Dead letter office: He Jianjun's Postman sends a dispatch from China's urban wasteland
Dead letter office: He Jianjun's Postman sends a dispatch from China's urban wasteland

Postman's subject also reflects urban alienation: A young, Bartleby-like postal worker begins reading people's mail and infiltrating their troubled lives. What begins as curiosity--a human gesture in a world indifferent to human feeling--turns into something more enigmatic. The postman becomes the embodiment of the filmmaker, picking through life's ash heap for material. One scene in particular seems to capture He's drift. The protagonist's sister, with whom he is sharing an apartment (and possibly a bed), recalls a childhood episode during which the two of them sneaked into a farmer's orchard to steal peaches. The farmer, she tells him, later had his orchard appropriated by the government, and he ended up destitute, telling fortunes on the street. In He's China, such is the bitter fruit of human labor. Later the theme is echoed in an intercepted suicide note: "There's too many of us. The world doesn't need us."

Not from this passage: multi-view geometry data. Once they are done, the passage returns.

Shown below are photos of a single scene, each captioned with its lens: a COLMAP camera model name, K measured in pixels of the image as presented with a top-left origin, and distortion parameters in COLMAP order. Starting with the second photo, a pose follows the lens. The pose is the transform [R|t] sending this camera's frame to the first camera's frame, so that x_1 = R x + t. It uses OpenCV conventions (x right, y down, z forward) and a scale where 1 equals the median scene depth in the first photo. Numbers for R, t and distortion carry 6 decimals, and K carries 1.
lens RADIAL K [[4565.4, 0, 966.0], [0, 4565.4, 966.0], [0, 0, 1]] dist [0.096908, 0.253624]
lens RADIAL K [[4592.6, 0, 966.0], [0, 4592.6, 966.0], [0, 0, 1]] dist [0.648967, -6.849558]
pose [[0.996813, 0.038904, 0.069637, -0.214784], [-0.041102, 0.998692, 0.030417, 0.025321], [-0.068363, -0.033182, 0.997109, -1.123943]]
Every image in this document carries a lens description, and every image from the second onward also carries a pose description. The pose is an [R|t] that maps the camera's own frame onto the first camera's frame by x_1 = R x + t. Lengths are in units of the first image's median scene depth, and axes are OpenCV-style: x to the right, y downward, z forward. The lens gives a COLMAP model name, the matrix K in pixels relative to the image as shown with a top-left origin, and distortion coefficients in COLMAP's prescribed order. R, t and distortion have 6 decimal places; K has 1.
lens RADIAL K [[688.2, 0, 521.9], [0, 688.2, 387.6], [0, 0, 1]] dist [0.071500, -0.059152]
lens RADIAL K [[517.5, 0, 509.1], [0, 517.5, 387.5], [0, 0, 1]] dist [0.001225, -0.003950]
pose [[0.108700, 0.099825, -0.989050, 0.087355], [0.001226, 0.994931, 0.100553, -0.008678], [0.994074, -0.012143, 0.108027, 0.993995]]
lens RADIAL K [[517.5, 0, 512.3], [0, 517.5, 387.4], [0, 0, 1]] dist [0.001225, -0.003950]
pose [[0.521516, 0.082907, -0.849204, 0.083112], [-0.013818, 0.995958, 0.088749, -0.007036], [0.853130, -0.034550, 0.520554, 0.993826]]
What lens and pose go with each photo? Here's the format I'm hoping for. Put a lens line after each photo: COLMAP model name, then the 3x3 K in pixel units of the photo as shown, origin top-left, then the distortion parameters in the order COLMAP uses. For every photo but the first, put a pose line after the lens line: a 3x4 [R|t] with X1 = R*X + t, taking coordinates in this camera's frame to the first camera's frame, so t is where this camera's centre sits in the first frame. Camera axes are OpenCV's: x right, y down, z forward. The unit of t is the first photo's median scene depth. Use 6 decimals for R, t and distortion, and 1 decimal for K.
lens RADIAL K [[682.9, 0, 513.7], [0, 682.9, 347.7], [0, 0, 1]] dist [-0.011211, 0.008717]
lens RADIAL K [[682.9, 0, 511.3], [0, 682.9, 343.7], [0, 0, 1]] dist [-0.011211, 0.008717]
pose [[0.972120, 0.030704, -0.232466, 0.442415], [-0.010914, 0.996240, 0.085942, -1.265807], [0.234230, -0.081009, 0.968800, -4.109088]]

Postman has been banned, of course. (Any film dealing with contemporary China is declared subversive almost as a matter of course.) Censorship notwithstanding, however, independent filmmakers like He seem to be thriving. They operate at the periphery of Chinese society, shooting without permits or official sanction and smuggling their prints out of the country for postproduction. There's a devil-may-care spirit among this new breed of auteur that the Fifth Generation, who always had the weight of history on its shoulders, never shared.

Consider the youthful esprit of In the Heat of the Sun (7:00 p.m. Thursday, March 22 and 8:30 p.m. Thursday, March 29), directed by young Beijing auteur Jiang Wen and based on a bildungsroman by expatriate author Wang Shuo. Set during the Cultural Revolution, Jiang's film bears some resemblance to the sweeping historical fictions of the Fifth Generation--most particularly Tian's The Blue Kite. Yet where that film subordinated the personal to the political, Jiang dispenses with politics almost altogether. Here the Cultural Revolution is less a collective trauma than a colorful backdrop to a summery Proustian idyll. Gossamer sunlight washes every frame as the film's narrator, an innocent-faced rapscallion called Monkey, causes mischief with his friends and pursues his Odette, an older girl from the neighborhood.

Though political upheaval is the film's context, it is no more central to the story than the furniture. Indeed, In the Heat of the Sun is less about the sweep of history than the texture of memory. It's also a celebration of cinema's power to hold time still: In the film's climactic moment, the story stops and actually begins to run in reverse, suggesting an infinitude of possible futures. "I can't tell what's real from what's remembered," the narrator explains. "Change has wiped out my memories." Jiang, who was still in diapers when the Cultural Revolution began, suggests that, at least in the realm of the cinema, what's imagined and what's remembered are often the same.